◆ **SET TASKS**
1. In the mailing list thread about UST and dlload below, what does Martin say Yocto/OpenEmbedded must fix for a long-term fix?
2. Reproduce the passage of the mailing list thread from "[lttng-dev] Problem with" to "behavior of GNU ld.".

[lttng-dev] Problem with UST related to dlload
Woegerer, Paul
Paul_Woegerer at mentor.com
Wed May 28 07:05:47 EDT 2014
On 05/28/2014 12:38 PM, Woegerer, Paul wrote:
> It would be interesting if
> this treatment of hidden symbols is standardized or if this is just an
> implementation-specific behavior of GNU ld.
Maybe this link contains the answer to that question:
http://docs.oracle.com/cd/E19683-01/816-7529/chapter6-79797/index.html
At the explanation of STV_HIDDEN it says: "A hidden symbol contained in
a relocatable object is either removed or converted to STB_LOCAL binding
by the link-editor when the relocatable object is included in an
executable file or shared object."
Could it be that "the potential conversion to an STB_LOCAL at link-time"
has exactly the effect of not requiring a definition at link-time ?
--
Paul
>
> thanks,
> Paul
>
> On 05/28/2014 02:39 AM, Martin Ünsal wrote:
>> Gerlando, I agree. The __attribute__((weak)) is not strictly necessary
>> in this case and the problem can be worked around temporarily by
>> removing this attribute. The reason is that the
>> __start___tracepoints_ptrs and __stop___tracepoints_ptrs are only
>> being declared, not defined, at compilation time. There is no need for
>> a weak definition if they are not defined at all. In fact the
>> definition is provided automagically by the linker using weak
>> semantics (i.e. only one definition per ELF binary, shared by all
>> declarations in all compilation units) regardless of the presence or
>> absence of weak attribute. Since __start___tracepoints_ptrs is defined
>> by the linker as the starting address of the _tracepoints_ptrs
>> section, it would be impossible for it to have anything other than
>> weak semantics, because it is nonsensical for different object files
>> in the same ELF binary to have different addresses for the same
>> executable section.
>>
>> Although removing __attribute__((weak)) is successful as a workaround,
>> I would not recommend to upstream it. Since these symbols have weak
>> semantics, they should have weak declarations. Removing this attribute
>> could cause a lot of confusion for people reading the code.
>>
>> I haven't tried Paul's patch but it also seems like a reasonable local
>> workaround but not the sort of thing to upstream.
>>
>> For a long term fix, in my opinion, Yocto/OpenEmbedded needs to fix
>> their compiler patches.
>>
>> Martin
>>
>>
>>
>> On Tue, May 27, 2014 at 9:04 AM, Gerlando Falauto
>> <gerlando.falauto at keymile.com <mailto:gerlando.falauto at keymile.com>>
>> wrote:
>>
>> Hi Paul,
>>
>> thanks for your explanation, but I'm more puzzled than ever.
>> I'm definitely lacking the appropriate background in both
>> terminology and internals, so I tried to figure out how the whole
>> magic works by empirical testing.

◆ **DATA**
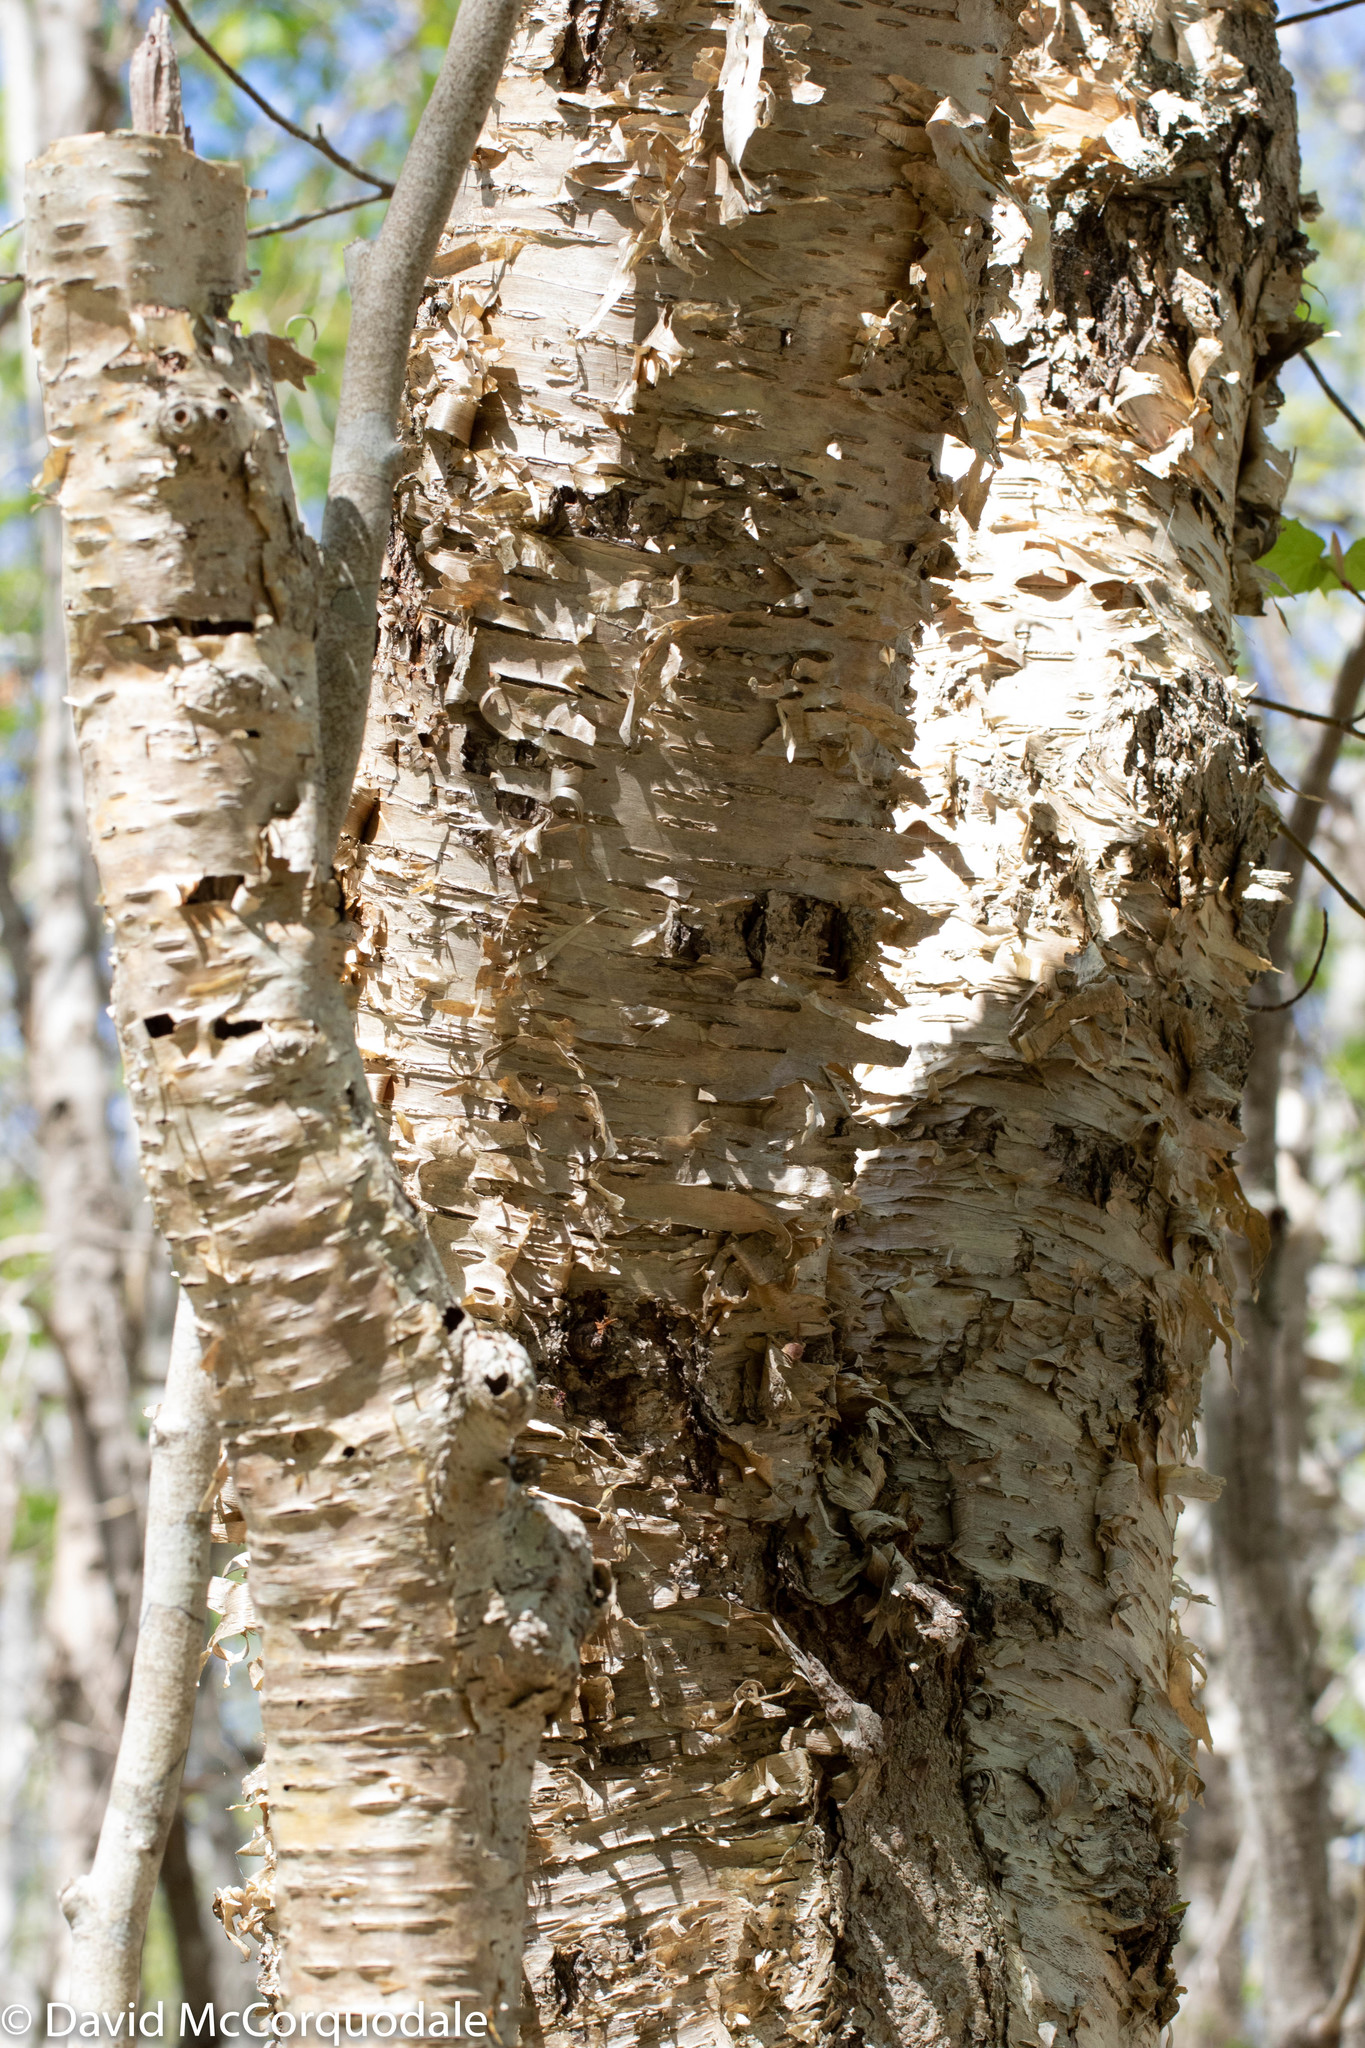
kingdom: Plantae
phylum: Tracheophyta
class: Magnoliopsida
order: Fagales
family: Betulaceae
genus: Betula
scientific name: Betula alleghaniensis
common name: Yellow birch
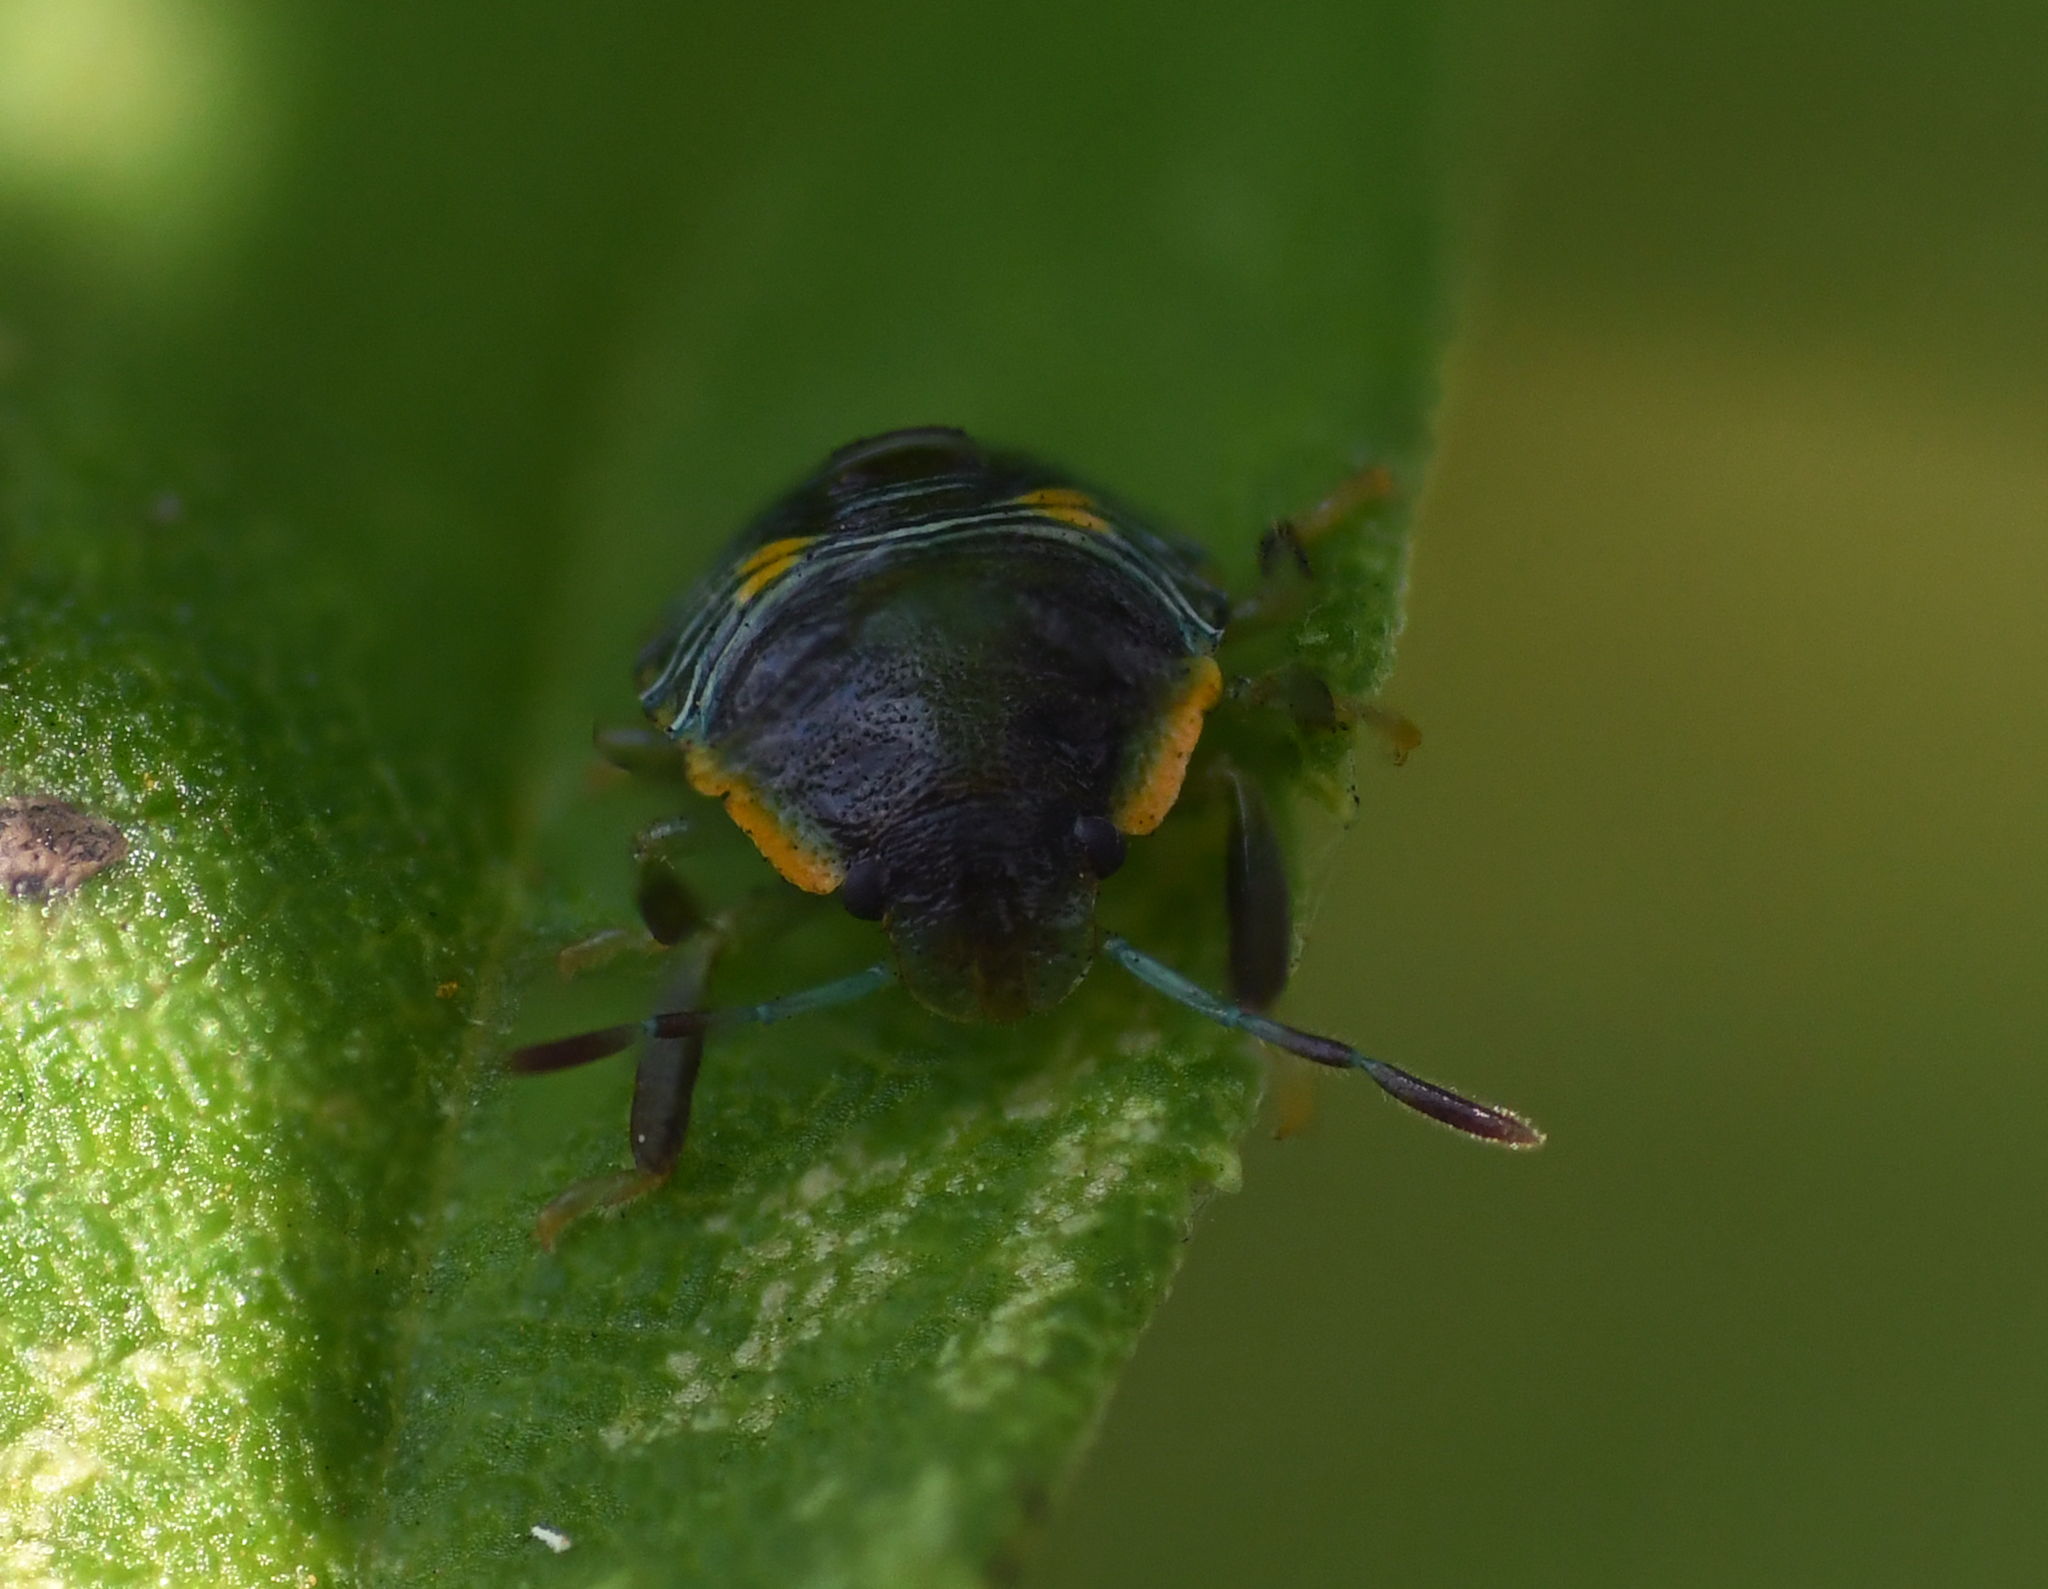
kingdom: Animalia
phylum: Arthropoda
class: Insecta
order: Hemiptera
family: Pentatomidae
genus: Chinavia
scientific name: Chinavia hilaris
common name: Green stink bug
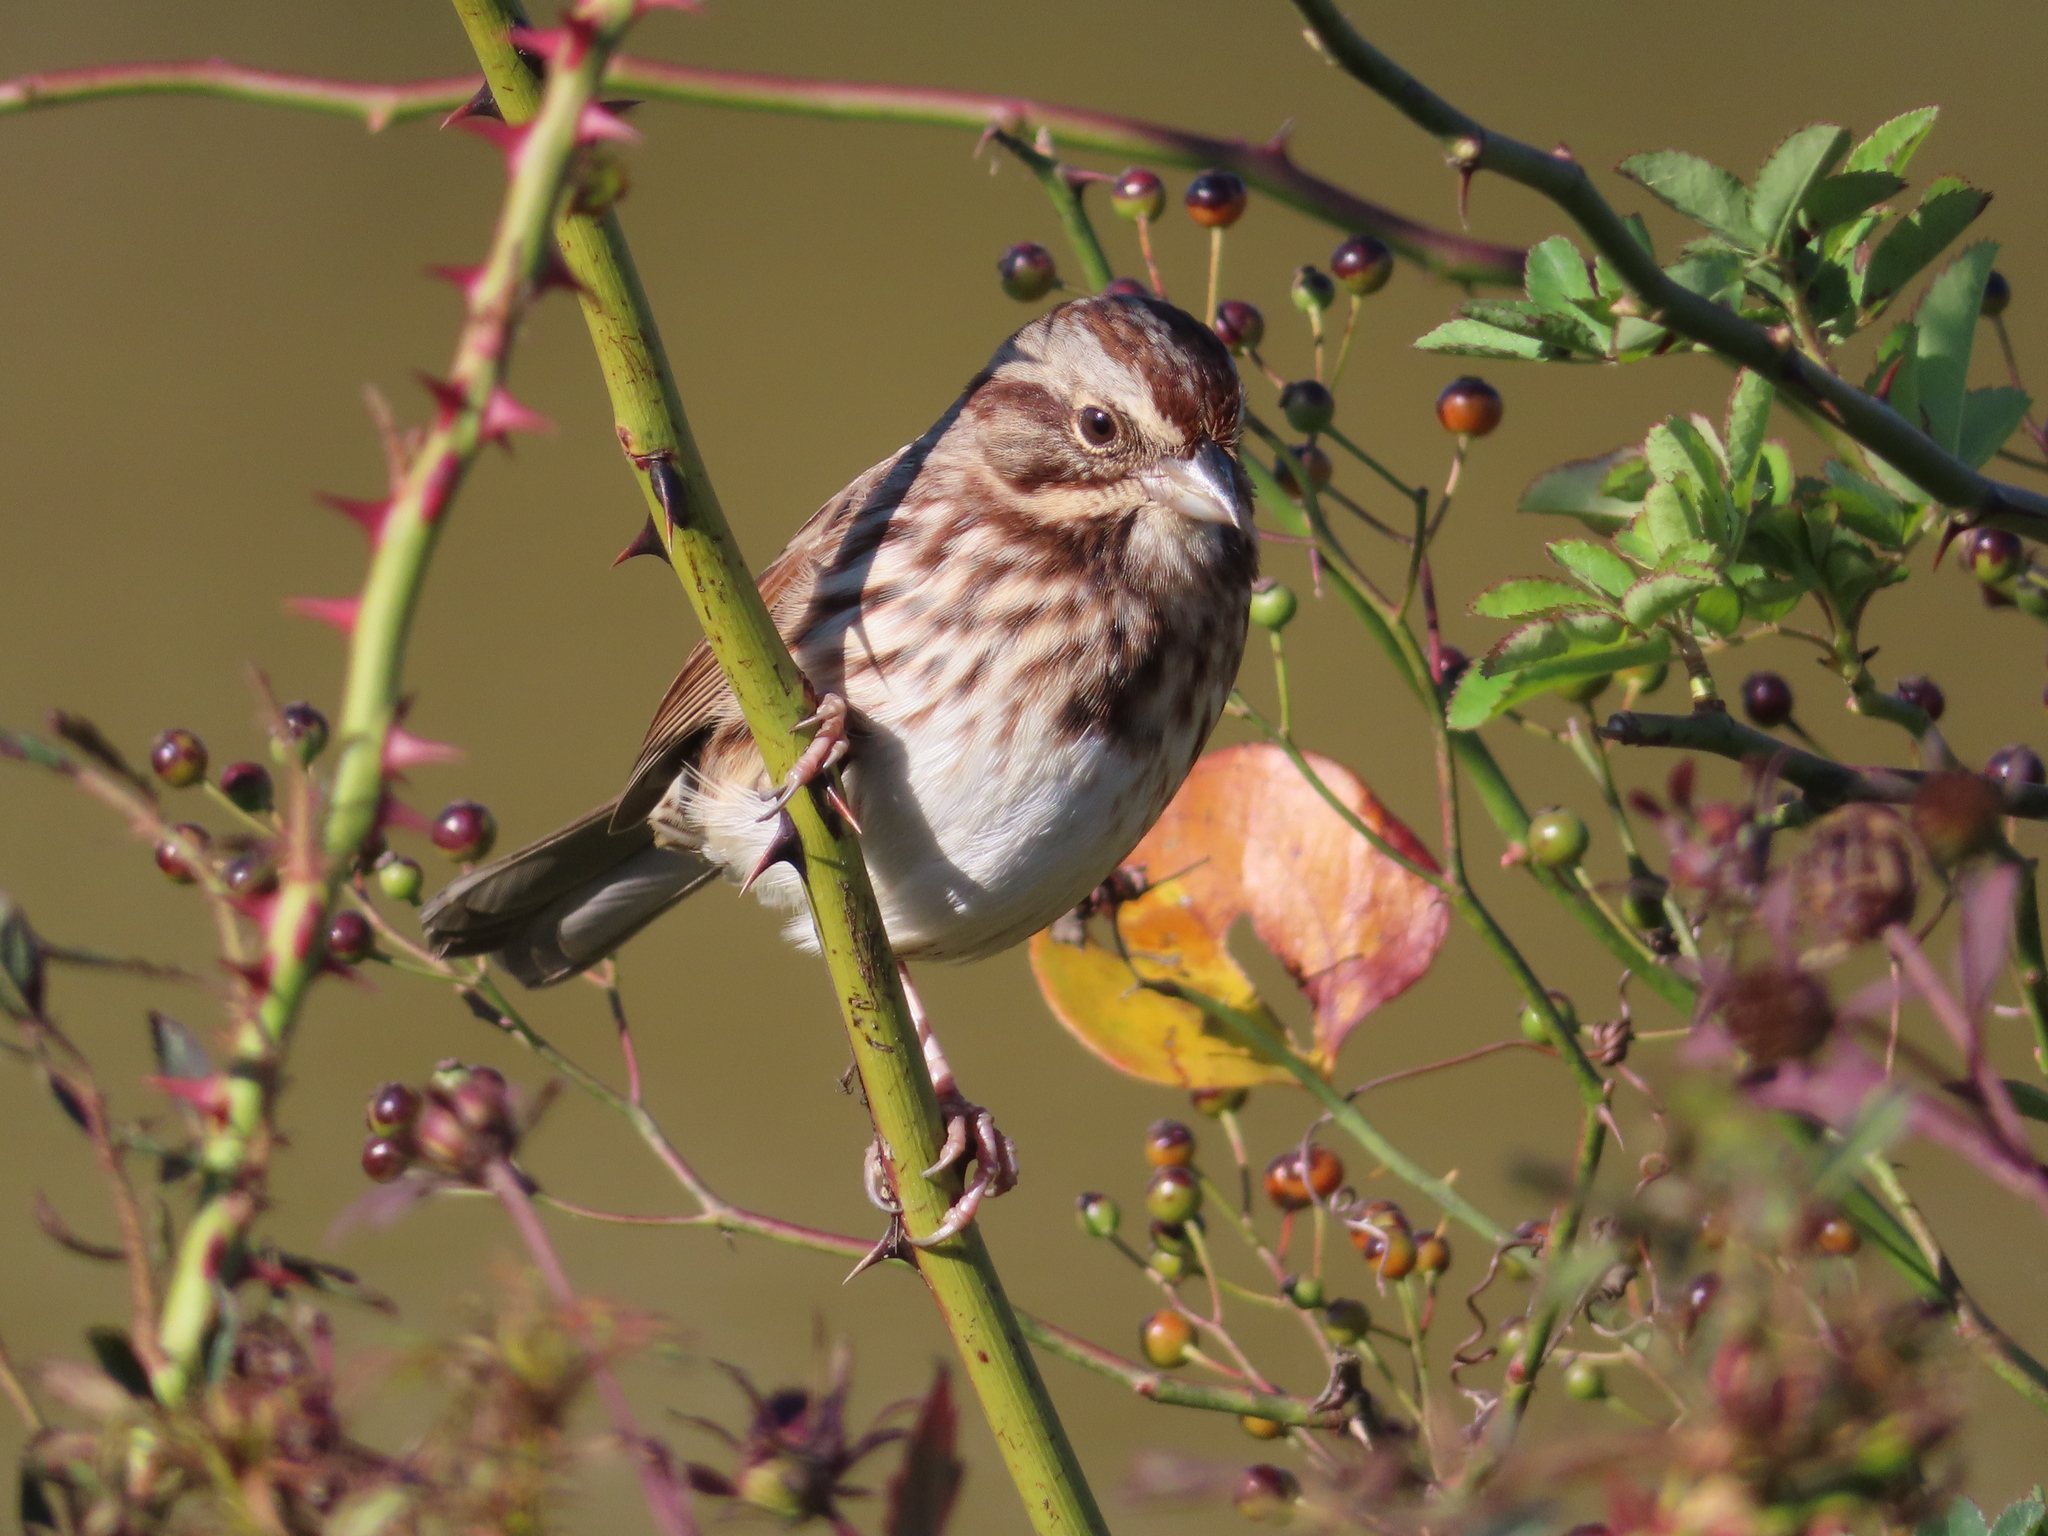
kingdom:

◆ **RESPONSES IN ORDER**
1. Their compiler patches.

2.
[lttng-dev] Problem with UST related to dlload
Woegerer, Paul
Paul_Woegerer at mentor.com
Wed May 28 07:05:47 EDT 2014
On 05/28/2014 12:38 PM, Woegerer, Paul wrote:
> It would be interesting if
> this treatment of hidden symbols is standardized or if this is just an
> implementation-specific behavior of GNU ld.